Class for Corpus preprocessing:

In [2]:
import string

from nltk.corpus import stopwords as sw
from nltk.corpus import wordnet as wn
from nltk import wordpunct_tokenize
from nltk import WordNetLemmatizer
from nltk import sent_tokenize
from nltk import pos_tag

from sklearn.base import BaseEstimator, TransformerMixin

swDiff = {'i', 'me', 'my', 'myself', 'we', 'our', 'ours', 'ourselves'}


class NLTKPreprocessor(BaseEstimator, TransformerMixin):

    def __init__(self, stopwords=None, punct=None,
                 lower=True, strip=True):
        self.lower      = lower
        self.strip      = strip
        self.stopwords  = stopwords or set(sw.words('english'))
        self.stopwords.difference_update(swDiff)
        self.punct      = punct or set(string.punctuation)
        self.lemmatizer = WordNetLemmatizer()

    def fit(self, X, y=None):
        return self

    def inverse_transform(self, X):
        return [" ".join(doc) for doc in X]

    def transform(self, X):
        return [
            list(self.tokenize(doc)) for doc in X
        ]

    def tokenize(self, document):
        # Break the document into sentences
        for sent in sent_tokenize(document):
            # Break the sentence into part of speech tagged tokens
            for token, tag in pos_tag(wordpunct_tokenize(sent)):
                # Apply preprocessing to the token
                token = token.lower() if self.lower else token
                token = token.strip() if self.strip else token
                token = token.strip('_') if self.strip else token
                token = token.strip('*') if self.strip else token

                # If stopword, ignore token and continue
                if token in self.stopwords:
                    continue

                # If punctuation, ignore token and continue
                if all(char in self.punct for char in token):
                    continue

                # Lemmatize the token and yield
                lemma = self.lemmatize(token, tag)
                yield lemma

    def lemmatize(self, token, tag):
        tag = {
            'N': wn.NOUN,
            'V': wn.VERB,
            'R': wn.ADV,
            'J': wn.ADJ
        }.get(tag[0], wn.NOUN)

        return self.lemmatizer.lemmatize(token, tag)

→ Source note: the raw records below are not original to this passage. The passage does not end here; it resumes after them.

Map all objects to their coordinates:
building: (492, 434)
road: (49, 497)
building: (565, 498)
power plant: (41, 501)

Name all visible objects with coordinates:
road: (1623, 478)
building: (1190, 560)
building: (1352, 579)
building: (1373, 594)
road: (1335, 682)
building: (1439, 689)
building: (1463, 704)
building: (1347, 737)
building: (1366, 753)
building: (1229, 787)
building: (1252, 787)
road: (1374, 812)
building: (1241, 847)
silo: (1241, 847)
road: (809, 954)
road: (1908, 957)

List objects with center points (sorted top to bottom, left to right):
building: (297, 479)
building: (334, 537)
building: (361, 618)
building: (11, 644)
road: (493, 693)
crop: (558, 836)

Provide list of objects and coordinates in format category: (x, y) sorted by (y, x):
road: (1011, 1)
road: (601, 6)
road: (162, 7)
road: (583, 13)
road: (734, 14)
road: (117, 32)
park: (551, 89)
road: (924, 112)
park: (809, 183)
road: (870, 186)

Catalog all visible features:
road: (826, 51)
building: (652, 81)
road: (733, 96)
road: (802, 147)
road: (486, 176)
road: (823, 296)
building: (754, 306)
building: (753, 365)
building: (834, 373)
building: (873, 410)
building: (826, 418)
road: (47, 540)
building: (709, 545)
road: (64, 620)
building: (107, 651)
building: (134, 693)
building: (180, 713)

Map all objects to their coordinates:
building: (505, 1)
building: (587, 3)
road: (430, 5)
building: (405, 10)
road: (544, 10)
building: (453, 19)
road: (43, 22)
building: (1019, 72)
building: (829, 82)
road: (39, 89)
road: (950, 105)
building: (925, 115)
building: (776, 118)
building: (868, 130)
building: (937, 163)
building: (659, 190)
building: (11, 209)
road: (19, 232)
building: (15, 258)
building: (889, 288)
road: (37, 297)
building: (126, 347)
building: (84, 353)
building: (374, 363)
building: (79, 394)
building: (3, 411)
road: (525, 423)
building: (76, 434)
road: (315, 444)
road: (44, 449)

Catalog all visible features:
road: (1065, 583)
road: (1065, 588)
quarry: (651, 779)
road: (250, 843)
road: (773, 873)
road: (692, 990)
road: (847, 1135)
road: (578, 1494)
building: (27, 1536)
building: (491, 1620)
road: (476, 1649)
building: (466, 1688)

This part of code loads data corpus from multiple files into lists X (texts) and y(labels) with one entry per user:

In [6]:
from lxml import etree
import os
import re

cwd = os.getcwd()
POSITIVE_PATH = os.path.join(cwd, "positive_examples_anonymous")
NEGATIVE_PATH = os.path.join(cwd, "negative_examples_anonymous")
LABELS_PATH = os.path.join(cwd, 'risk_golden_truth.txt')
IMAGE_STR = 'data:image'

labels_file = open(LABELS_PATH, 'r')
label_dict = {}
for line in labels_file:
    xml_file, label = line.split(' ')
    label_dict[xml_file] = label
labels_file.close()

X = []
y = []

for listOfEntries in [os.scandir(POSITIVE_PATH), os.scandir(NEGATIVE_PATH)]:
    for entry in listOfEntries:
        root = etree.parse(entry.path).getroot()
        userId = root[0].text

        userText = ''
        for post in root.findall('.//TITLE') + root.findall('.//TEXT'):
            post = post.text.strip()
            if post != '':
                if IMAGE_STR in post:
                    continue
                post = re.sub(r"http\S+", "", post)
                userText += ' ' + post
        X.append(userText)
        y.append(int(label_dict[userId]))

We use X list as input to NLTKPreprocessor class which outputs list of preprocessed, tokenized texts:

In [None]:
preprocessor = NLTKPreprocessor()
preprocessor.transform(X)